Adieu encore une fois.

Notes :

[1Kuiper date bien sa lettre de 1684, mais c’est certainement une erreur car il répond ici à la lettre de Bayle du 31 mai 1685.

[2Lettre 423 du 31 mai 1685.

[3Dans sa lettre du 31 mai (Lettre 423), Bayle déclarait n’avoir pas reçu un ouvrage envoyé par Kuiper : le Compendium artis medicæ de Schmitius, édité par Rumfius, Résident des Provinces-Unies en Suède.

[4Lactance, De mortibus persecutorum liber, cum notis Johannis Columbi (Aboæ 1684, 12°). Bayle lui consacre une notice dans les NRL d’août 1685, cat. ii.

[5Voir Dissertatio de asylis. moderante ... Johanne Bilberg ... publico examini oblata ab autore Gustavo Carlholm (Upsalie 1682, 8°) ; il s’agit apparemment d’une thèse soutenue par un certain Gustave Carlholm (ou Carlhielm) devant Johan Bilberg (1646-1717). Bilberg, qui avait fait des études à Uppsala, voyagea en Europe, où il fit la connaissance de grands érudits. Philosophe cartésien, professeur de mathématiques à Uppsala, puis professeur de théologie au Danemark, il finit sa carrière comme évêque de Strengnäs.

[6Georgii Stiernhielmi Anti-Cluverius, sive scriptum breve Joh. Cluverio oppositum, gentis Gothicae originem & antiquissimam Scandinavia sedem vindicans, ut et ejusdem de Hyperboreis dissertatio brevis : opuscula posthuma (Holmiæ 1685, 8°). Georg Stiernhielm (1598-1672), dit « le père de la poésie suédoise », fit ses études à Uppsala et dans des universités allemandes. Auteur du poème épique Hercules (1658) et possédant une érudition encyclopédique, il prétendait que le suédois avait été la langue d’origine de l’humanité. Bayle mentionne cet ouvrage dans les NRL d’août 1686, à la fin de l’art. III, comme une pièce de la « guerre » que se font les Allemands et les écrivains du Nord, mais il ne l’a toujours pas eu entre les mains.
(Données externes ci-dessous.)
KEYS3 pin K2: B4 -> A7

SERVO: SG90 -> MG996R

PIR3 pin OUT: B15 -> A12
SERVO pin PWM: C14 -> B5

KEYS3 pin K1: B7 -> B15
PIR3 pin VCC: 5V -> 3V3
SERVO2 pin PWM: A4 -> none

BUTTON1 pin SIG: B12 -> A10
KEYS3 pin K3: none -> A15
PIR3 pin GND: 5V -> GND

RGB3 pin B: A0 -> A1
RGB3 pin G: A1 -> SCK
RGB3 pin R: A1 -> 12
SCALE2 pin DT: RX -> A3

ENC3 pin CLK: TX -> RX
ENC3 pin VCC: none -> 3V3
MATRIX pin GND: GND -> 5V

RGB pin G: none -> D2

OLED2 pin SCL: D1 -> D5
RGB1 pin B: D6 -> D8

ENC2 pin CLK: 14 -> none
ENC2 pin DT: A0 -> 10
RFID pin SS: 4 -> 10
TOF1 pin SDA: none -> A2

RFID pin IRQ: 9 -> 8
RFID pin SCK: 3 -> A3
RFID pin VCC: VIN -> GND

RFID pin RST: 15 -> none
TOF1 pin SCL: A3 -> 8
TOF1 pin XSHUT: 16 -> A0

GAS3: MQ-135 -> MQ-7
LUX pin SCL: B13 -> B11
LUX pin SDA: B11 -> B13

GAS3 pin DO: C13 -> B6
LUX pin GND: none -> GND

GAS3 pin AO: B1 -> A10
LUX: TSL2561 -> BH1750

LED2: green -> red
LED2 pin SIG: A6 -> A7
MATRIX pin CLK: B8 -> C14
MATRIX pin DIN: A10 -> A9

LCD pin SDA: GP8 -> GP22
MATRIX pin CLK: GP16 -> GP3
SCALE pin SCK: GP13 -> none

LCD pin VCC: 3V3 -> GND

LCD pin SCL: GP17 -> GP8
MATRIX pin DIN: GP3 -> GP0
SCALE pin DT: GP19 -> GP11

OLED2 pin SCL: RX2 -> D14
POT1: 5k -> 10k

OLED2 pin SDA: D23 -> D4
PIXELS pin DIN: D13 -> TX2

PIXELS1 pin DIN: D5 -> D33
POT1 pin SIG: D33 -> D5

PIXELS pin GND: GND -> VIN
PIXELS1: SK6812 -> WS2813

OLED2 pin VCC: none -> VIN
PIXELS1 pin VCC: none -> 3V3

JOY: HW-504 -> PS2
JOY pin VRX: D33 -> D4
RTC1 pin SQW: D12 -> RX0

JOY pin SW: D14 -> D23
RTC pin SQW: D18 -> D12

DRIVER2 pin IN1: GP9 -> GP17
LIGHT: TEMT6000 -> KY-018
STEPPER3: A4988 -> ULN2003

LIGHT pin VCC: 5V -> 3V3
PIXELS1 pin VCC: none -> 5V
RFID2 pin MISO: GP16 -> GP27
[7« Si les juifs adoraient la tête d’un âne » : cette pièce fugitive en latin sera insérée par Bayle dans les NRL dès le numéro d’août 1685 (art. II).

[8Il s’agit sans doute de Hendrik van Bleyswijck (ou Bleiswijk), né à Delft en 1640, mort après 1700, qui fut nommé échevin de Delft en 1669 et plusieurs fois bourgmestre à partir de 1684. Conservateur de l’Académie de Leyde, il fut un célèbre historien des antiquités de son pays natal. Il fut un des protecteurs de Pierre Jurieu.

[9Bayle avait déjà mentionné cet ouvrage, dans les NRL de janvier 1685, cat. vi : « Nous avions un article tout prêt sur un livre du Père Hardouin qui traite des médailles, et qui déplaît fort à la nation mal endurante des antiquaires ; mais il n’a pu tenir dans la feuille. » Il avait ensuite publié son article deux mois plus tard, NRL, mars 1685, cat. iv, faisant état des plaintes d’ André Morell et de Jean-Foy Vaillant contre les plagiats du Père Hardouin, et, en juin, cat. iii, il avait fait état de la réponse du Père jésuite à ses accusateurs : voir Lettre 439, n.17.

[10Il s’agit de la déclaration publiée par le duc de Monmouth au moment de son débarquement sur le sol anglais : « Or donc nous déclarons solennellement par la présente et proclamons la guerre contre Jacques, duc d’York [ Monmouth refuse à Jacques II son titre de roi], comme meurtrier et assassin d’hommes innocents, comme traître envers la nation et tyran du peuple » : voir P. Earle, Monmouth’s Rebels (London 1977).